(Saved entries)
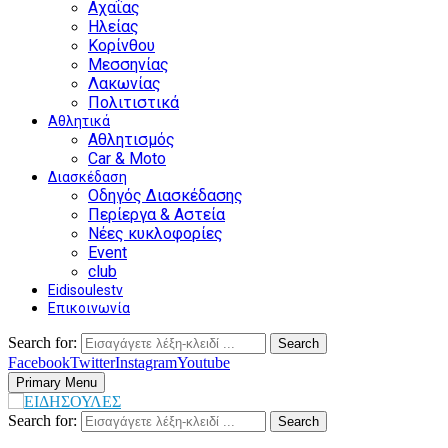
Αχαΐας
Ηλείας
Κορίνθου
Μεσσηνίας
Λακωνίας
Πολιτιστικά
Αθλητικά
Αθλητισμός
Car & Moto
Διασκέδαση
Οδηγός Διασκέδασης
Περίεργα & Αστεία
Νέες κυκλοφορίες
Event
club
Eidisoulestv
Επικοινωνία
Search for:
Search
Facebook
Twitter
Instagram
Youtube
Primary Menu
Search for:
Search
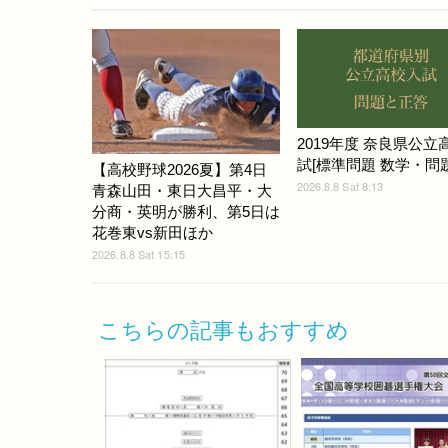
2019年度 奈良県公立
試[標準問題 数学・問題]
【高校野球2026夏】第4日
2026.8.8 Sat 8:13
青森山田・東日大昌平・大
分商・英明が勝利、第5日は
花巻東vs新田ほか
2026.8.8 Sat 15:15
こちらの記事もおすすめ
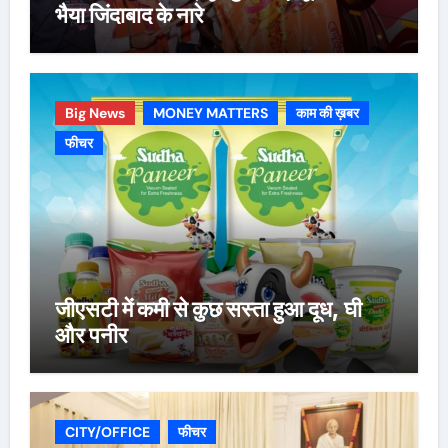
भैया जिंदाबाद के नारे
Big News
MONEY MATTERS
काम की ख़बर
फीचर
जीएसटी में कमी से कुछ सस्ता हुआ दूध, घी
और पनीर
CITY/OFFICE
फीचर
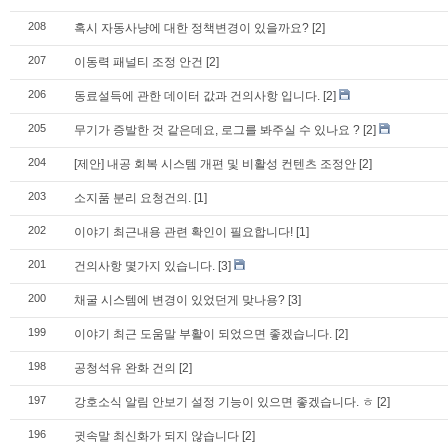
208
혹시 자동사냥에 대한 정책변경이 있을까요?
[2]
207
이동력 패널티 조정 안건
[2]
206
동료설득에 관한 데이터 값과 건의사항 입니다.
[2]
205
무기가 증발한 것 같은데요, 로그를 봐주실 수 있나요 ?
[2]
204
[제안] 내공 회복 시스템 개편 및 비활성 컨텐츠 조정안
[2]
203
소지품 분리 요청건의.
[1]
202
이야기 최근내용 관련 확인이 필요합니다!
[1]
201
건의사항 몇가지 있습니다.
[3]
200
채굴 시스템에 변경이 있었던게 맞나용?
[3]
199
이야기 최근 도움말 부활이 되었으면 좋겠습니다.
[2]
198
공청석유 완화 건의
[2]
197
강호소식 알림 안보기 설정 기능이 있으면 좋겠습니다. ㅎ
[2]
196
귓속말 최신화가 되지 않습니다
[2]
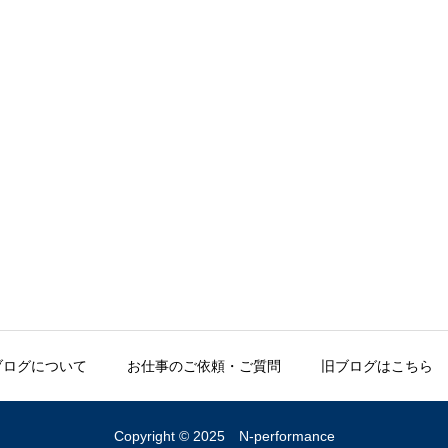
ブログについて
お仕事のご依頼・ご質問
旧ブログはこちら
Copyright © 2025 N-performance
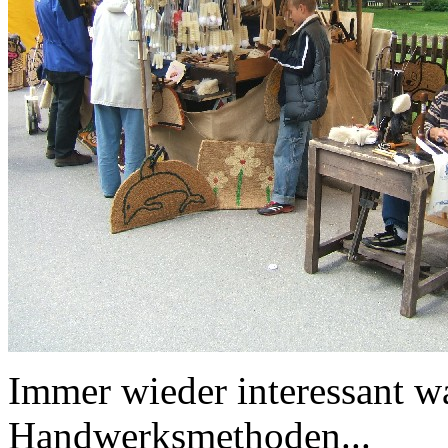
Immer wieder interessant wa
Handwerksmethoden...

■ **What this task involves**
Transcribe the records above exactly, leaving every picture out of the copy.

■ **Reply to the exercise**
Αχαΐας
Ηλείας
Κορίνθου
Μεσσηνίας
Λακωνίας
Πολιτιστικά
Αθλητικά
Αθλητισμός
Car & Moto
Διασκέδαση
Οδηγός Διασκέδασης
Περίεργα & Αστεία
Νέες κυκλοφορίες
Event
club
Eidisoulestv
Επικοινωνία
Search for:
Search
Facebook
Twitter
Instagram
Youtube
Primary Menu
Search for:
Search
2019年度 奈良県公立
試[標準問題 数学・問題]
【高校野球2026夏】第4日
2026.8.8 Sat 8:13
青森山田・東日大昌平・大
分商・英明が勝利、第5日は
花巻東vs新田ほか
2026.8.8 Sat 15:15
こちらの記事もおすすめ
भैया जिंदाबाद के नारे
Big News
MONEY MATTERS
काम की ख़बर
फीचर
जीएसटी में कमी से कुछ सस्ता हुआ दूध, घी
और पनीर
CITY/OFFICE
फीचर
208
혹시 자동사냥에 대한 정책변경이 있을까요?
[2]
207
이동력 패널티 조정 안건
[2]
206
동료설득에 관한 데이터 값과 건의사항 입니다.
[2]
205
무기가 증발한 것 같은데요, 로그를 봐주실 수 있나요 ?
[2]
204
[제안] 내공 회복 시스템 개편 및 비활성 컨텐츠 조정안
[2]
203
소지품 분리 요청건의.
[1]
202
이야기 최근내용 관련 확인이 필요합니다!
[1]
201
건의사항 몇가지 있습니다.
[3]
200
채굴 시스템에 변경이 있었던게 맞나용?
[3]
199
이야기 최근 도움말 부활이 되었으면 좋겠습니다.
[2]
198
공청석유 완화 건의
[2]
197
강호소식 알림 안보기 설정 기능이 있으면 좋겠습니다. ㅎ
[2]
196
귓속말 최신화가 되지 않습니다
[2]
ブログについて
お仕事のご依頼・ご質問
旧ブログはこちら
Copyright © 2025 N-performance
Immer wieder interessant wa
Handwerksmethoden...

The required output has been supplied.